Genau , Ralle sagt es. Dat Problem is nur das der Schein dort ungültig ist, Deine damals abgelegte Prüfung allerdings hat auch dort Gültigkeit. Sind halt nur die Kosten der neuen Ausstellung zu erwarten. Shit, aber musste durch 

Kopf hoch, gibt schlimmeres....


Gruß Toxe


----------



## Silverstar (19. April 2011)

*AW: Fischerreischein ungültig!*

ja super... danke, habe eben mit dem Landesverband S-H tel und die bestätigten mir dieses... 

Hauptwohnsitz in HH mit Angelschein HH -> Gastangler in SH
Hauptwohnsitz in SH mit Angelschein SH -> Schwarzangler in SH 

Naja angel schon seit jahren so und keiner hat je was gesagt, auch nicht die Wasserschutzpolizei usw.. Bei der Ummeldung des Perso wurde auch nicht nach weiteren Dokumenten zum ändern gefragt.


----------



## Ulli3D (19. April 2011)

*AW: Fischerreischein ungültig!*



Silverstar schrieb:


> Hauptwohnsitz in HH mit Angelschein HH -> Gastangler in SH
> Hauptwohnsitz in SH mit Angelschein SH -> Schwarzangler in SH


Stimmt so nicht, "Hauptwohnsitz in SH mit Angelschein SH" ist regulärer Angler aber: *Hauptwohnsitz in SH mit Angelschein HH* => Schwarzangler in *SH* nach einem Jahr!



Silverstar schrieb:


> Naja angel schon seit jahren so und keiner hat je was gesagt, auch nicht die Wasserschutzpolizei usw.. Bei der Ummeldung des Perso wurde auch nicht nach weiteren Dokumenten zum ändern gefragt.



Warum sollte man denn fragen, Du ziehst um und Du brauchst neue Papiere! 

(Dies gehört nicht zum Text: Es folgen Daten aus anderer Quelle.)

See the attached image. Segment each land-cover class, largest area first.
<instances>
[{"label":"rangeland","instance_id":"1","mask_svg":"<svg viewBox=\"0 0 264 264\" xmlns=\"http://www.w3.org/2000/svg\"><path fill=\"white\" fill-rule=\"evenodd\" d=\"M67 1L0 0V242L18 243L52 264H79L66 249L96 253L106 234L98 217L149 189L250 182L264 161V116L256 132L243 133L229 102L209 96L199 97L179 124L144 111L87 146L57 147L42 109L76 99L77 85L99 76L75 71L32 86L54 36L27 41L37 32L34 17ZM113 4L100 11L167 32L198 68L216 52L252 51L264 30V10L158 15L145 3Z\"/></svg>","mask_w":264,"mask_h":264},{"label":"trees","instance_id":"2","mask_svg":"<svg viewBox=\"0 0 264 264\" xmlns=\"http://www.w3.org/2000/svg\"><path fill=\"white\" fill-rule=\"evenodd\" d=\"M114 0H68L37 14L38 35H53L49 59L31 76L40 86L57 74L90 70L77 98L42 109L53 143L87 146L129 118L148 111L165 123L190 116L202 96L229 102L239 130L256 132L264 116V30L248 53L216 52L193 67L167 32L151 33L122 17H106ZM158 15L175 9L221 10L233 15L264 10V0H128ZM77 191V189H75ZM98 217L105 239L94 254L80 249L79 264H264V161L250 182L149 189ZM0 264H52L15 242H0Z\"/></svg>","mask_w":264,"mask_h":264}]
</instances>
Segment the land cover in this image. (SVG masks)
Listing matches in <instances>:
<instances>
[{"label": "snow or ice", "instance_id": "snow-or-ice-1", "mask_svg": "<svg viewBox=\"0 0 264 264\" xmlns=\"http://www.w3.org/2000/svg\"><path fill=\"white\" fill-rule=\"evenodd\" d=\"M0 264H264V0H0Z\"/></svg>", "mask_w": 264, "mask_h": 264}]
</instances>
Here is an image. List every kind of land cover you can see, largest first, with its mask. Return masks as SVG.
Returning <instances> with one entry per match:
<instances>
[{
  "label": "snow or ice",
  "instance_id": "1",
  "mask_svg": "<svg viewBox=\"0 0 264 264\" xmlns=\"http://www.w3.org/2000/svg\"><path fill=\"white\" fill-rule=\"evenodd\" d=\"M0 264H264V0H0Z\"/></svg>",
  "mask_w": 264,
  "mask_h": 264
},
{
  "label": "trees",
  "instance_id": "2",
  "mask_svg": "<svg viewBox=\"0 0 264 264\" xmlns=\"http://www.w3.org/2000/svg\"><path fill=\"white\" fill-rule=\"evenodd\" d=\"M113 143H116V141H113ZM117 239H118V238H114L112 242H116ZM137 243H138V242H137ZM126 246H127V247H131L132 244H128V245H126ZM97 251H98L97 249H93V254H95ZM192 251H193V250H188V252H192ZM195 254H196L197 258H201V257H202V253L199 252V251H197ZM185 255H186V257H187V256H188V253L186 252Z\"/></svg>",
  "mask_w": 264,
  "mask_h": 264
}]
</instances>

Wir sind da bei einer Behörde und nicht beim "betreuten Wohnen" |supergri


----------



## thomsen3 (19. April 2011)

*AW: Fischerreischein ungültig!*

hatte das auch bin von HH nach  bayern.
der verein wo ich den schein gemacht habe musste dann eine bestätigung an das amt nach bayern schicken obwol ich die urkunde alles hatte


----------